LC: O maior peso vai para o lado da logística, que é pesadíssima. Treinamos em Kiev e jogamos em Kharkiv, o que, como podem imaginar, acarreta muitos problemas a esse nível. Enquanto treinador, as coisas são feitas de forma muito natural, temos de ir preparando e pensando no que é a proposta diária de treino e de jogo. É aí que está todo o nosso foco. O clube ajusta-se ao que queremos fazer todos os dias. Têm sido fantásticos. O clube está habituado a trabalhar e a servir-nos da melhor maneira, como aconteceu com o Paulo e com o mister Lucescu. Tudo normal e tudo natural. Eles estão habituados a esta mudança e tudo corre de forma normal.

Luís Castro construiu uma boa relação com os seus jogadores
Fonte: FC Shakhtar

BnR: Ou seja, e pegando no que diz sobre a qualidade da sua equipa, diria que o Shakhtar, em Portugal, seria candidato ao título?

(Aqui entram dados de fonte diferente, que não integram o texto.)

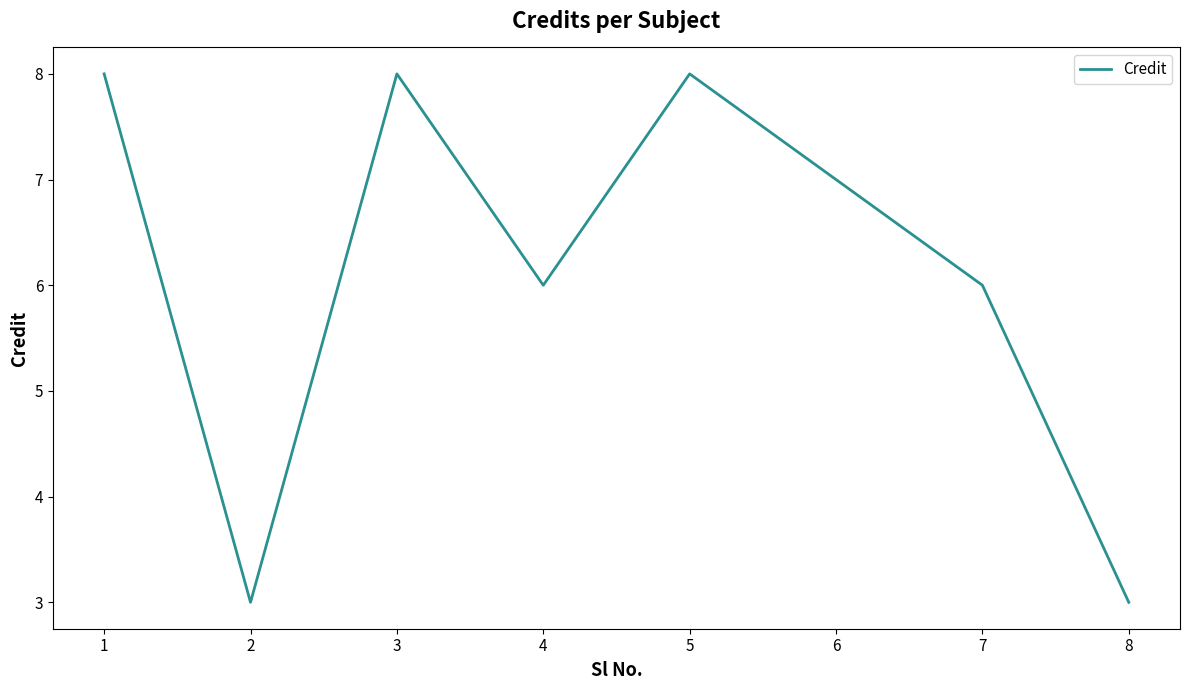

Is it true that the value at 1 is 8?

True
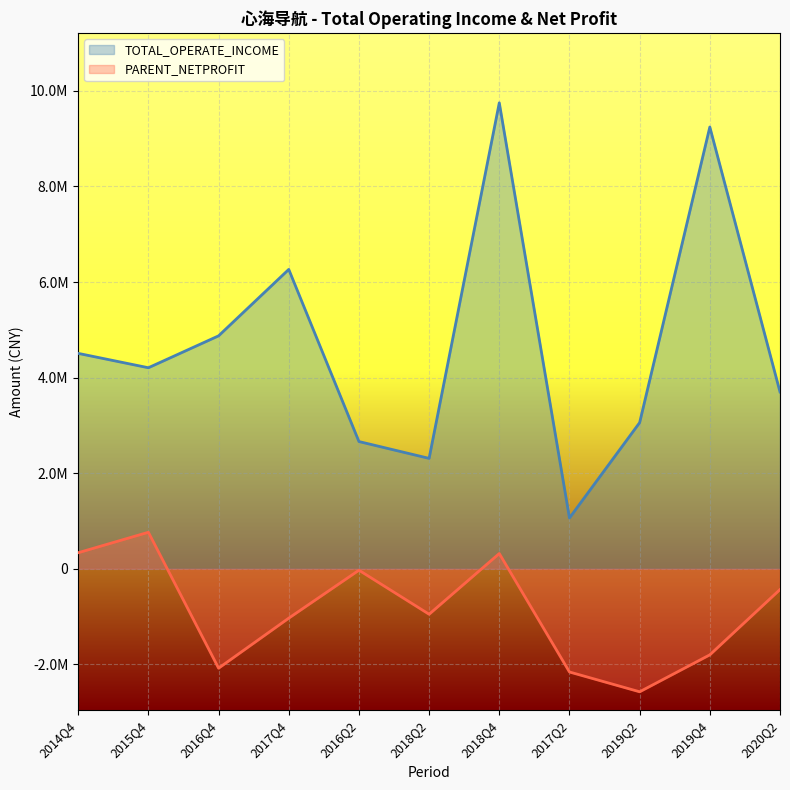

The TOTAL_OPERATE_INCOME series shows 1061328.6 at 2017Q2. True or false?

True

LC: Sim, claramente. Aliás, o percurso de Champions mostra isso. Uma equipa como a nossa, que perde dois jogos em casa, com o Manchester City e a Atalanta… Mas estamos a falar de uma Atalanta de Gasperini, que pode fazer um percurso interessante na Liga dos Campeões. De resto, não perdemos com o Zagreb, empatámos em Manchester e na Atalanta… Os jogadores que temos jogam na seleção ucraniana, seleção essa que ficou à frente de Portugal no apuramento para o Europeu, portanto isto tudo mostra o nosso nível enquanto equipa.

BnR: Ainda tem um certo amargo pela derrota com a Atalanta?

LC: Sim, são momentos difíceis de viver, mas não nos fere de morte. Nós sabemos que na Champions tudo pode acontecer. A 25 minutos do fim estávamos apurados para os oitavos e no final perdemos por 3-0. Assim como o Dínamo Zagreb, a duas jornadas do fim, estava a ganhar contra nós por 2-1 aos 95 minutos, e estava apurado, e chega ao final da fase de grupos em último lugar. Em quatro minutos tudo mudou. Temos de aceitar de forma natural.

BnR: Na Liga dos Campeões teve duas boas exibições perante o Manchester City de Pep Guardiola. O treinador espanhol disse-lhe alguma coisa, após o final do encontro? 

LC: Cumprimentámo-nos e desejámos felicidades para o futuro dele na prova, e ele desejou-nos o mesmo. Foi tudo muito cordial. No jogo de Kharkiv, não tivemos um desempenho tão bom como tivemos no Ethiad. E ele deu-nos os parabéns pela boa exibição.